- [TASK TO COMPLETE]: Reproduce verbatim the stretch of lines from the very first one through the line containing "one controls. The", including both of those lines.

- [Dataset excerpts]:
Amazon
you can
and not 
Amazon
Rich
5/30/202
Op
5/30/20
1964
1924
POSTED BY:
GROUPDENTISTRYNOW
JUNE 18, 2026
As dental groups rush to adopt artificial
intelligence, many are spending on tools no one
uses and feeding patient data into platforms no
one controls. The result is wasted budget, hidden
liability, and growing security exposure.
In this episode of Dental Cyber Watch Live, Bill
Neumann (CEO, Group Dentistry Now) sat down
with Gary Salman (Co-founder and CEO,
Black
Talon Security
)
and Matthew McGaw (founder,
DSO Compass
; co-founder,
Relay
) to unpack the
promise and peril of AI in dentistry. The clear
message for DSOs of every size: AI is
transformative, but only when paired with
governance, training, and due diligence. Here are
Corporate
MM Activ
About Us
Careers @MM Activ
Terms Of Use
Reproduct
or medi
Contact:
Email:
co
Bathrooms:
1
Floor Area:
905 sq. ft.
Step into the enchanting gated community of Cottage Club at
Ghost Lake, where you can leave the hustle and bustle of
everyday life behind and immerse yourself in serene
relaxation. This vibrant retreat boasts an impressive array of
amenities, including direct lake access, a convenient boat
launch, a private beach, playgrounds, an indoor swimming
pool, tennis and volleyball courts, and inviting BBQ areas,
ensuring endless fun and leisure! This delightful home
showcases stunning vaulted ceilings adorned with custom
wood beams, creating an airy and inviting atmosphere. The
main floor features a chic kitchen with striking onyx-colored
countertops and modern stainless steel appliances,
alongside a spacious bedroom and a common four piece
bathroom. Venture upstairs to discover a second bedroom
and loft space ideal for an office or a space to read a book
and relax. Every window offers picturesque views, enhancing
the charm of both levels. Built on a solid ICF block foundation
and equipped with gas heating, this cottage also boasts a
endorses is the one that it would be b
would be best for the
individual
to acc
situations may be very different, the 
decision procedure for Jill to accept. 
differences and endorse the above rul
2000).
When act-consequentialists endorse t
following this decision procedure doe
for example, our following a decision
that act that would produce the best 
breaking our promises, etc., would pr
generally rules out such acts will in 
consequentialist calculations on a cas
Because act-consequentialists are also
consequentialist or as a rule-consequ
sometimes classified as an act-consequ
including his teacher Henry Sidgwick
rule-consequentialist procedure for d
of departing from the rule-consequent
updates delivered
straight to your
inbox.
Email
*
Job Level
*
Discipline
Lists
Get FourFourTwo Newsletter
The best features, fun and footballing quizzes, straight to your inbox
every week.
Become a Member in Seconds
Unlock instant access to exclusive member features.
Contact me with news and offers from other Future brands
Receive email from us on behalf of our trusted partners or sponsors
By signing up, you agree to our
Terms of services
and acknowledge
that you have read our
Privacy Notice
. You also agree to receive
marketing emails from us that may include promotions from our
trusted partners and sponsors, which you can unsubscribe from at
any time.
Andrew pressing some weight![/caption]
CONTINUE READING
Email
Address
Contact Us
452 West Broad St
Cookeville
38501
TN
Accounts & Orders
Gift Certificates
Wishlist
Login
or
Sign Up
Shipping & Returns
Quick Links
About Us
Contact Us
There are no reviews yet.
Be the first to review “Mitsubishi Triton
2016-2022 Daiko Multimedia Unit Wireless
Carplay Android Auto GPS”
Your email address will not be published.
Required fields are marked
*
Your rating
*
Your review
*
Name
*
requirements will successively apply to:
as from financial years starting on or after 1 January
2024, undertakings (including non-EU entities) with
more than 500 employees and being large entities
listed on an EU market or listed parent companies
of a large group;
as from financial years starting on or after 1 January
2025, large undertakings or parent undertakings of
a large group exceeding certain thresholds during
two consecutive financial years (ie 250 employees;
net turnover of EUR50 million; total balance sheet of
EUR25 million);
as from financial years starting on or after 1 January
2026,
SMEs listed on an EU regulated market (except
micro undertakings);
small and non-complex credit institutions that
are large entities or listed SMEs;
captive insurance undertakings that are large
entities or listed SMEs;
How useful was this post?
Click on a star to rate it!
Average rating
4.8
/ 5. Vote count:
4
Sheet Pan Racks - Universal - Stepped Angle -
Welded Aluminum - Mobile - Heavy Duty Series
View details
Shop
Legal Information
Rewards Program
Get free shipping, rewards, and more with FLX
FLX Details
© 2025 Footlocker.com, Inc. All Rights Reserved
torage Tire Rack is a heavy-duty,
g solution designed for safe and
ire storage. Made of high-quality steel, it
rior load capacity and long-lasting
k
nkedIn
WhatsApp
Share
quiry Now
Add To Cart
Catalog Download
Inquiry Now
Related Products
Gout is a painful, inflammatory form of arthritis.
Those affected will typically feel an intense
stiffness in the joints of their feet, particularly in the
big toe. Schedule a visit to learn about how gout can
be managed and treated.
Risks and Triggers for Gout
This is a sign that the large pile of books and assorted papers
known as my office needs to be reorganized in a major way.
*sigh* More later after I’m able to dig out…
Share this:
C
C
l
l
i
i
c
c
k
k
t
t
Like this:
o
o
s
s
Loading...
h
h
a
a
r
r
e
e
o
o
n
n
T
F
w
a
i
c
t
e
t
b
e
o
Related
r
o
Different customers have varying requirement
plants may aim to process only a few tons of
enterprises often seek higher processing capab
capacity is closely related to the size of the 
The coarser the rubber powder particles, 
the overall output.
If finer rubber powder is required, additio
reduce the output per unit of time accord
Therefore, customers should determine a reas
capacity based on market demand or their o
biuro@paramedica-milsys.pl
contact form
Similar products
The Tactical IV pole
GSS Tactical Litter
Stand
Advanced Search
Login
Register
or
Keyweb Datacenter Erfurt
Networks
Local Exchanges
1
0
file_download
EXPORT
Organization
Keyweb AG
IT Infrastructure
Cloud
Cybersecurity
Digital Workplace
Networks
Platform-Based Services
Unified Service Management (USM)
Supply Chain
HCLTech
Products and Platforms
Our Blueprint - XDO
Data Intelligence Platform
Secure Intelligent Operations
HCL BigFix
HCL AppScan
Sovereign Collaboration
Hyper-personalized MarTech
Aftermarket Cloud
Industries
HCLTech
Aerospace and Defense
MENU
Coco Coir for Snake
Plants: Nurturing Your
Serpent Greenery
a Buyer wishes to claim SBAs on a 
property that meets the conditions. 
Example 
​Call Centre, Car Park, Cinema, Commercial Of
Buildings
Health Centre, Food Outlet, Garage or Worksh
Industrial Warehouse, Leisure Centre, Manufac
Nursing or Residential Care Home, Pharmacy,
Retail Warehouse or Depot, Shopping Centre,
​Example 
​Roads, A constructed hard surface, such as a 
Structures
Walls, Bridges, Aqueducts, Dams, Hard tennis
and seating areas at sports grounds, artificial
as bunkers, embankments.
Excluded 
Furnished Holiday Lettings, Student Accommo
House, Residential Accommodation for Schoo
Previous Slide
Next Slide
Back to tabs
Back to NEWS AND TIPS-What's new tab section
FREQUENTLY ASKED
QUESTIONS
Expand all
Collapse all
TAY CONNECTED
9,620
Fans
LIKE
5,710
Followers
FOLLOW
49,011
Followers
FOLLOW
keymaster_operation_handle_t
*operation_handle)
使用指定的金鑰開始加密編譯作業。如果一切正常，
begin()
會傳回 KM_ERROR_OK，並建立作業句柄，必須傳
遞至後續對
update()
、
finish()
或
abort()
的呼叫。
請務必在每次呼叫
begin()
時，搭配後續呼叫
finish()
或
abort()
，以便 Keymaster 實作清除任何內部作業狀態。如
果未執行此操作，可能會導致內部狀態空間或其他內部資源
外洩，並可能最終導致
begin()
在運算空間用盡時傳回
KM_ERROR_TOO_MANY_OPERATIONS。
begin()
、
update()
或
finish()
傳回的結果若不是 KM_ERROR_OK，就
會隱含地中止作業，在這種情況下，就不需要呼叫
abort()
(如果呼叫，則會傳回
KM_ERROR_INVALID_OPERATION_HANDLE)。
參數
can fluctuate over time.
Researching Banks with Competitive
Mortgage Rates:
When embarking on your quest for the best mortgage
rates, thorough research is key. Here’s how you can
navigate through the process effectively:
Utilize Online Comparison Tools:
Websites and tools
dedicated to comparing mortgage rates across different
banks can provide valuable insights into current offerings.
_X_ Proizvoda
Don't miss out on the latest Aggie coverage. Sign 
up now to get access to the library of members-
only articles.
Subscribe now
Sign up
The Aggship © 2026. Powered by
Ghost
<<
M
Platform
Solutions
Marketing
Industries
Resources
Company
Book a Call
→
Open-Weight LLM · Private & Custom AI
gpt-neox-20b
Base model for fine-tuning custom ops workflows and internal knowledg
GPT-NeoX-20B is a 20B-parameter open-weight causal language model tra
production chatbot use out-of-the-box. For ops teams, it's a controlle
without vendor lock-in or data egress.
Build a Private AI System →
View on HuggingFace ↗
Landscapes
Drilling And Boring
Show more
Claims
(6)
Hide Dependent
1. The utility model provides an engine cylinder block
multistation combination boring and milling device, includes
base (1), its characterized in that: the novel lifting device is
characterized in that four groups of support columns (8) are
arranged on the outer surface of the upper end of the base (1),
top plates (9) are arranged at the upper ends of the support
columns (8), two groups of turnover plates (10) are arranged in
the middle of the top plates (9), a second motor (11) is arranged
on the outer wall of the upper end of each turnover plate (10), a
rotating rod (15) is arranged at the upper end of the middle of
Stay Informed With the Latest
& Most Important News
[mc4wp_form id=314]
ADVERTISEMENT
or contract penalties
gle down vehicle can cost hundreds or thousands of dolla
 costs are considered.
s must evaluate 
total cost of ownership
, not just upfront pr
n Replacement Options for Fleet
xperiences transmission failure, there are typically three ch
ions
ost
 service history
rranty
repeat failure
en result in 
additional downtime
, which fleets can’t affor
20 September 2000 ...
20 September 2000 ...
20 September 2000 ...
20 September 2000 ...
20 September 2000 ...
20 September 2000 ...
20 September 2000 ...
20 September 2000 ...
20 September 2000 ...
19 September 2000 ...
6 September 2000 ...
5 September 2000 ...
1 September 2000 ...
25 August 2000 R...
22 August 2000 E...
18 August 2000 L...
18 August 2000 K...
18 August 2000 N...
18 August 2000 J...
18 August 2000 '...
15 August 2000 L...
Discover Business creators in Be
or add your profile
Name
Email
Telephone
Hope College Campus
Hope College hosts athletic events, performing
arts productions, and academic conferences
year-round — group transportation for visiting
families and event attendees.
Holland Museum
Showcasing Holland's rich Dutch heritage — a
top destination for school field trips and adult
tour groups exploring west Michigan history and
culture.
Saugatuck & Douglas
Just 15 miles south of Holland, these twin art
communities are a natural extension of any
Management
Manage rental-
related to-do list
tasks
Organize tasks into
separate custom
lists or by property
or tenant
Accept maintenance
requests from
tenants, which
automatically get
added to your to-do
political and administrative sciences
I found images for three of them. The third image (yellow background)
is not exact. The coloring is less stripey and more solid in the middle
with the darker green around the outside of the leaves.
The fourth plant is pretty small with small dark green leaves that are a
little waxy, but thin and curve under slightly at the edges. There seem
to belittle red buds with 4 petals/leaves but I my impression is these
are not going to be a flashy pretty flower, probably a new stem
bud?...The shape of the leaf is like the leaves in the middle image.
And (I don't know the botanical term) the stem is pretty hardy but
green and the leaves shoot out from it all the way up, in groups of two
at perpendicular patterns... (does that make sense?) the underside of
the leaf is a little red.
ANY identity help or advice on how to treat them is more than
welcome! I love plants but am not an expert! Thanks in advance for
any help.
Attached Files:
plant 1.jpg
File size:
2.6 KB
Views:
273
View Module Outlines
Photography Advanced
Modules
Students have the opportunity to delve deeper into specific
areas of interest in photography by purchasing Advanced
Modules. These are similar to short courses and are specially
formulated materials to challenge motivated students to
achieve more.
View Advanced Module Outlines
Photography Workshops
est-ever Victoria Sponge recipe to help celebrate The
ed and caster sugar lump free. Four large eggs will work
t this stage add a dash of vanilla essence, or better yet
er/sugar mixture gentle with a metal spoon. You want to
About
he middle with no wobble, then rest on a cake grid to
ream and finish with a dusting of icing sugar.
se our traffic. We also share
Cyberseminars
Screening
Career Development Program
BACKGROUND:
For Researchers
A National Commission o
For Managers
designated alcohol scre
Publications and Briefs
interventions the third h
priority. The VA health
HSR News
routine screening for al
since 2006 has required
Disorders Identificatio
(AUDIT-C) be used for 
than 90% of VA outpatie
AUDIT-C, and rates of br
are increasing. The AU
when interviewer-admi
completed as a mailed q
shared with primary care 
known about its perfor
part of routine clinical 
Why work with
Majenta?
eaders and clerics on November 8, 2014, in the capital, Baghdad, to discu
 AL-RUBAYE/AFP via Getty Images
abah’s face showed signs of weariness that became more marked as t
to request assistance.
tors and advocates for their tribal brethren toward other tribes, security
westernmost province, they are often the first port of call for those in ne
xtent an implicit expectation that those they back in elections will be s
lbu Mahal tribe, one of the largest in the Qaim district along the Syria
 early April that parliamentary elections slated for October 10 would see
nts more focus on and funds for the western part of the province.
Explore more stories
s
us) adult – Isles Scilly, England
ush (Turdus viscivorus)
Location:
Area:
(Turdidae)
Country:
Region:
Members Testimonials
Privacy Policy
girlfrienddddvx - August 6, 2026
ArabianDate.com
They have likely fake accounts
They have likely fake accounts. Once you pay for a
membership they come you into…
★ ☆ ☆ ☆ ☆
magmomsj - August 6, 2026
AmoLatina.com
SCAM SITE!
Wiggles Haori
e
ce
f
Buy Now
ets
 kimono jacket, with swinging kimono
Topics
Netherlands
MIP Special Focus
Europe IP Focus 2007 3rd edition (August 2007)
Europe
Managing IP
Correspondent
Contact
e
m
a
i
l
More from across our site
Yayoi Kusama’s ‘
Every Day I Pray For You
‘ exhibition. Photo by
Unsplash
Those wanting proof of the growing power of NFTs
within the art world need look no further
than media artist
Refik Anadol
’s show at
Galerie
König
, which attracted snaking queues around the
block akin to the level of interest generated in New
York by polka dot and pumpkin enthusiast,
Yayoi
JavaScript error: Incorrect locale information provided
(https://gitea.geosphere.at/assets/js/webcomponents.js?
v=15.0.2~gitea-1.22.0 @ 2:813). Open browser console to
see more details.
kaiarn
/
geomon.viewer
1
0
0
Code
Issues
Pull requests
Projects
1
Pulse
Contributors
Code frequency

- [RESULT OF THE TASK]:
Amazon
you can
and not 
Amazon
Rich
5/30/202
Op
5/30/20
1964
1924
POSTED BY:
GROUPDENTISTRYNOW
JUNE 18, 2026
As dental groups rush to adopt artificial
intelligence, many are spending on tools no one
uses and feeding patient data into platforms no
one controls. The result is wasted budget, hidden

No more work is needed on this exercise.